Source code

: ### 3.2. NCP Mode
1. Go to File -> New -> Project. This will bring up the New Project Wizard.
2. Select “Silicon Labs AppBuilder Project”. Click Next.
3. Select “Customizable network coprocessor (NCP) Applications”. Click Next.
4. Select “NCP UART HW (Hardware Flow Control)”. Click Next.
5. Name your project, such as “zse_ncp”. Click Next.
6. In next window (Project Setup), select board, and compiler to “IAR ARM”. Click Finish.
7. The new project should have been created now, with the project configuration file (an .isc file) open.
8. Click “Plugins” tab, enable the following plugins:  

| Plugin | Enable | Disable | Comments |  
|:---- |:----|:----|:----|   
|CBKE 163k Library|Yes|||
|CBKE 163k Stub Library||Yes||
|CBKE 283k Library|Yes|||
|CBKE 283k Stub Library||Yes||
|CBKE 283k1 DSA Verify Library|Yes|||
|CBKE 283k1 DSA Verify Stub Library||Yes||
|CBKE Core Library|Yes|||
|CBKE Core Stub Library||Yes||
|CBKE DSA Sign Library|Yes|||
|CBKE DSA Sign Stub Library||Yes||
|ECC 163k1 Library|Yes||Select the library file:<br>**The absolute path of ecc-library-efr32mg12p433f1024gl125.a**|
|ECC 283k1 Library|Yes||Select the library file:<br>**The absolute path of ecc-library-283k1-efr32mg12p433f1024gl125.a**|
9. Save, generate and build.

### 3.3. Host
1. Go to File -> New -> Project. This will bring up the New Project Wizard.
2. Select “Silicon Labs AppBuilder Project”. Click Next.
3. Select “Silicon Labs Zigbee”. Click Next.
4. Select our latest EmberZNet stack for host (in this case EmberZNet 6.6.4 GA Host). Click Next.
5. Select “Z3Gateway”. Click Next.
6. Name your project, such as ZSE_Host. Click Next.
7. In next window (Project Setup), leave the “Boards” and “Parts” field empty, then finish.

:::::

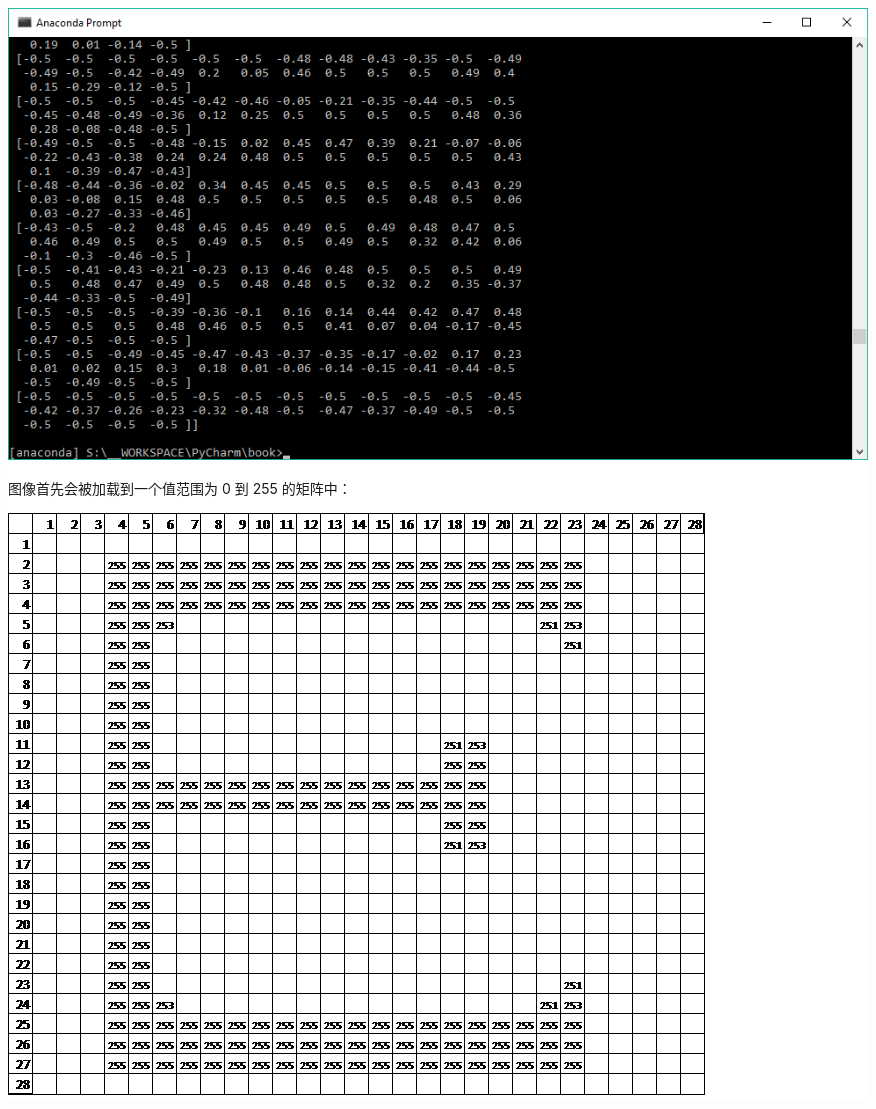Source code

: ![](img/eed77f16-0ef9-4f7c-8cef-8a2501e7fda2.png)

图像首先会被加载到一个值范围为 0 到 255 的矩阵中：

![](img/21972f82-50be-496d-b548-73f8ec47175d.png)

:::::

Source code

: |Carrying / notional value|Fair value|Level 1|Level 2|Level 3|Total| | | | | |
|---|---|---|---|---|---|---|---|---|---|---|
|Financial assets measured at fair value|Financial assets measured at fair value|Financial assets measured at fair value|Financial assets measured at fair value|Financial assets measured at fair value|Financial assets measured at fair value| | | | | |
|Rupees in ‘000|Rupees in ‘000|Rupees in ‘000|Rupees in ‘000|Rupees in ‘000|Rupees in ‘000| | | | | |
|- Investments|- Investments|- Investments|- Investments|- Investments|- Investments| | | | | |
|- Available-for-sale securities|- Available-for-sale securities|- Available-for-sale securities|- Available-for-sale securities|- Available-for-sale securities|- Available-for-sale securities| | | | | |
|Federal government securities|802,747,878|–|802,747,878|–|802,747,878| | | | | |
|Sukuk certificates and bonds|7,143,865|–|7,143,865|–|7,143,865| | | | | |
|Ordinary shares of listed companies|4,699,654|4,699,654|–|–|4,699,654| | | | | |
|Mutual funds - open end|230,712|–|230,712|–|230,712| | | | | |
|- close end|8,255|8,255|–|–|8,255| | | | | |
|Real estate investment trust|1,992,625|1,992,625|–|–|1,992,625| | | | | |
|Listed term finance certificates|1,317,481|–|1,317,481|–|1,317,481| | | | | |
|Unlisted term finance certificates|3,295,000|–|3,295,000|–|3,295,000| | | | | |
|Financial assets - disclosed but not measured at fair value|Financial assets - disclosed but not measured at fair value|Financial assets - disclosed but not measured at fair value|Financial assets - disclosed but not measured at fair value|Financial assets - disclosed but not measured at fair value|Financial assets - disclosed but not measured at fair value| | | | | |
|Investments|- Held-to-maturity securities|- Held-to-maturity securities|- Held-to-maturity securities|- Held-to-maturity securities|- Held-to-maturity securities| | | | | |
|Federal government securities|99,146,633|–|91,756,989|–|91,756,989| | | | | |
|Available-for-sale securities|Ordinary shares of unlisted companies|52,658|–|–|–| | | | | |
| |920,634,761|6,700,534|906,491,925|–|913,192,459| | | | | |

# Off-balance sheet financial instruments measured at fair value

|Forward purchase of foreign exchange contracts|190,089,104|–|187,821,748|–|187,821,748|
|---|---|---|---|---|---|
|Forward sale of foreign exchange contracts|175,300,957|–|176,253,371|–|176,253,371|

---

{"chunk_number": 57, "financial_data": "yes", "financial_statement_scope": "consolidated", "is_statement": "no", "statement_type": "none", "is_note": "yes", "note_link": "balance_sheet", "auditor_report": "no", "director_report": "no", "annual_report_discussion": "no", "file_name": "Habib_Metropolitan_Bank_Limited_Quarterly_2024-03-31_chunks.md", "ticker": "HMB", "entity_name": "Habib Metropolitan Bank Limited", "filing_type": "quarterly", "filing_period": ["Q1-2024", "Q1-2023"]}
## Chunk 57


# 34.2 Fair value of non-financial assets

:::::

Description of the task
Your answer must be one number: how many lines of the data contain "CBKE".

Response to the exercise
10